Tuesday, January 21, 2014

In Search of the Garden of Eden

Ever since they were cast out of the Garden of Eden, mankind has been seeking a return to a self-sustaining utopian society based on peace, harmony and communal living. Perhaps at no time in history was this more evident than during the 19th century when hundreds of such societies littered the nation’s landscape, most disappearing within a few years without a trace.

Often led by charismatic leaders with high religious or secular moral ideals, these settlements experimented wildly with different models of government, marriage, labor and wealth. Unfortunately, paradise in the present has always been elusive but that hasn’t stopped people from trying. Seekers attempting to leave behind the conventions and restrictions of traditional society have created self-sustaining communities ranging from groups of tofu-making hippies in rural Virginia to expatriates living in treehouses in the Costa Rican rainforest.

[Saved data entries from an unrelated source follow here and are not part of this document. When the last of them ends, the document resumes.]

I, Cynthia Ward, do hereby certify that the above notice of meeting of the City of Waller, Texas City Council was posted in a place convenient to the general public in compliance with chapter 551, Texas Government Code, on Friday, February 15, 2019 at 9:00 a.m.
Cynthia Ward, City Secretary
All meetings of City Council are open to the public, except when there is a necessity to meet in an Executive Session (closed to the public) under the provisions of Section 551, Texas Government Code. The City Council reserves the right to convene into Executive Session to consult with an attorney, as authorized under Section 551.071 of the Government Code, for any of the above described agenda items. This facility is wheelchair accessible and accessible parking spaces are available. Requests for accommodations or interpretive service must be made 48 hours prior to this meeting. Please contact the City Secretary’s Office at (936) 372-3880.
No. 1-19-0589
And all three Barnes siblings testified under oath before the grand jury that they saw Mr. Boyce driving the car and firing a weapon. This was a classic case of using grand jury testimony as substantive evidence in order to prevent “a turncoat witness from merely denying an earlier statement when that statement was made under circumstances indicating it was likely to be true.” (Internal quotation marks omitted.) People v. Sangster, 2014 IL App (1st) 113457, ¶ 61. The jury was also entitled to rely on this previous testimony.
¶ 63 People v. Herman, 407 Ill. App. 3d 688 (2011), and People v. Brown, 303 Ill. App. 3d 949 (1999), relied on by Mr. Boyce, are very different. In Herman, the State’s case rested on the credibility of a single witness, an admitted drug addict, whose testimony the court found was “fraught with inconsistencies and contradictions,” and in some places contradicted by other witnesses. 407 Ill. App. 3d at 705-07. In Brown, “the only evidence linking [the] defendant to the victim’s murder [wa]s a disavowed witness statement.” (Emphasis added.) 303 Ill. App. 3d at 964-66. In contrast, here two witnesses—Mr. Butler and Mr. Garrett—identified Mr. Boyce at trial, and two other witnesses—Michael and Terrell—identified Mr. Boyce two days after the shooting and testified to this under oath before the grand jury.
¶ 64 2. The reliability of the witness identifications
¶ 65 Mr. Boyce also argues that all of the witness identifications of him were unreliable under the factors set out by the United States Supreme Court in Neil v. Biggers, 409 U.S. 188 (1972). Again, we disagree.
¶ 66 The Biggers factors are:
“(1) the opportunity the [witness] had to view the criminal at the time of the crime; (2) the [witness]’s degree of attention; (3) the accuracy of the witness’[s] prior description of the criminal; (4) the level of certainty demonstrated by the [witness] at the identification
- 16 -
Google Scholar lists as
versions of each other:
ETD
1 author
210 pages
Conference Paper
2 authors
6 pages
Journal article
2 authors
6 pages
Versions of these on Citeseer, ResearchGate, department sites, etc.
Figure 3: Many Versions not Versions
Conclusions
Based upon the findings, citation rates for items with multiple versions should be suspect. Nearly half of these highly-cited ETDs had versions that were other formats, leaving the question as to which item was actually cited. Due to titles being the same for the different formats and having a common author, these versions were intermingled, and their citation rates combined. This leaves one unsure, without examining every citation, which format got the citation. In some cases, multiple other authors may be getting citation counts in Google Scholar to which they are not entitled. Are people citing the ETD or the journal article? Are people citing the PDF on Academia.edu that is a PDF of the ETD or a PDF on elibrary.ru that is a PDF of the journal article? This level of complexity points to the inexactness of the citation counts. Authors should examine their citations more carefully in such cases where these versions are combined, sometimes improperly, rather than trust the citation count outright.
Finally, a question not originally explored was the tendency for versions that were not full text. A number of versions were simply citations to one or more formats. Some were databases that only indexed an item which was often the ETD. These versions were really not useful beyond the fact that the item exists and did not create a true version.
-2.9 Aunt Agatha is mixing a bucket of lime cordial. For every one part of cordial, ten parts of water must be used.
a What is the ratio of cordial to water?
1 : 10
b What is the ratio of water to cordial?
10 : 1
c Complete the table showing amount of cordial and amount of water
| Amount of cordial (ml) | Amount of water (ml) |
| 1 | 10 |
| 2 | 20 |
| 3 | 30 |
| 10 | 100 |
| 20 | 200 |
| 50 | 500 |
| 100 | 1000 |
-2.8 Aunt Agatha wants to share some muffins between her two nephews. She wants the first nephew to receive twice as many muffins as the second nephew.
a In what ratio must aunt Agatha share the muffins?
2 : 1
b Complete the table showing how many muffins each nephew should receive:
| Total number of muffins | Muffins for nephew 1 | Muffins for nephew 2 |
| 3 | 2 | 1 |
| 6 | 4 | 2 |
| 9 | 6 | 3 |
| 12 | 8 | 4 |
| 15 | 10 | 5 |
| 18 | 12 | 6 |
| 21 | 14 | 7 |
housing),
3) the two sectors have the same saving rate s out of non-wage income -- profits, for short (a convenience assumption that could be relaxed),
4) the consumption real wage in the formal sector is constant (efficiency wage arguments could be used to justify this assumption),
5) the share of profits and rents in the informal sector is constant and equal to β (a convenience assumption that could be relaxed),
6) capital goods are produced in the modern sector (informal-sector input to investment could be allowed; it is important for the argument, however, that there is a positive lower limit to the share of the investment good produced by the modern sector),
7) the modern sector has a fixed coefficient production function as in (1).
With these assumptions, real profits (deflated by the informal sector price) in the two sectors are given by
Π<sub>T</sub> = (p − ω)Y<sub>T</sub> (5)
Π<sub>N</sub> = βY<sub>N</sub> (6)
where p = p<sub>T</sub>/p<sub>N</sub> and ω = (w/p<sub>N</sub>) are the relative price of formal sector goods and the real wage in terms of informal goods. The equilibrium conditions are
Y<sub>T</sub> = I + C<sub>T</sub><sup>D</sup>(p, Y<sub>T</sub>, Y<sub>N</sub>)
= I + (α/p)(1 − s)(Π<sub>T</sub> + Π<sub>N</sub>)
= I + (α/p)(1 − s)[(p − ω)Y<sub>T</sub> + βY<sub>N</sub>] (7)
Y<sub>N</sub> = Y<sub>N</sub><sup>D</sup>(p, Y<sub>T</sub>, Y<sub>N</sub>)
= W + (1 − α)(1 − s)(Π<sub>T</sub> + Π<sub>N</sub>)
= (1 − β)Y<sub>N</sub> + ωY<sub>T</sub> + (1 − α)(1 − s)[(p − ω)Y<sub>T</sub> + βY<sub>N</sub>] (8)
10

So why have they failed?  For one thing, the bar is constantly being raised. Life in a modest American home today would have been the envy of the Middle Ages.  It seems that humans are not able to maintain a moral, financial or educational equality.  People will always want more, or someone else’s toys.  Competition is a core human quality of “survival of the fittest.” Any land of milk and honey automatically attracts swords and muskets.

Secondly, although acceptance into these societies is often carefully controlled and outsiders are not welcome, internal power grabs are even more poisonous to utopian dreams than external threats. Utopian leadership based on the model of the “benevolent prince” or “philosopher king” is inherently unstable. There are inevitably factions out of power who are unhappy with things. Charismatic leaders typically do not provide successors with anything like their talents. The competition for succession invariably favors not the wise, but the ruthless.

Finally, ideals are constraints, and the more constraints one tries to impose, the less viable the community will be. Since most religious utopias imposed constraints on the members’ worldly desires, they needed a mechanism for self-selection and, thus, exclusion of non-believers. Over time, however, these constraints become weakened through changes in leadership and outside influences and the lines between the society and the outside world become blurred.  In the end, each member must choose his own way.


In my new book, The Stone House Legacy, I will explore this phenomenon in more detail. I will look at the failure of one such settlement through the lens of modern day society. Are we doomed to continue to make the same mistakes in our search for paradise? In James Madison’s view, “If men were angels, no government would be necessary.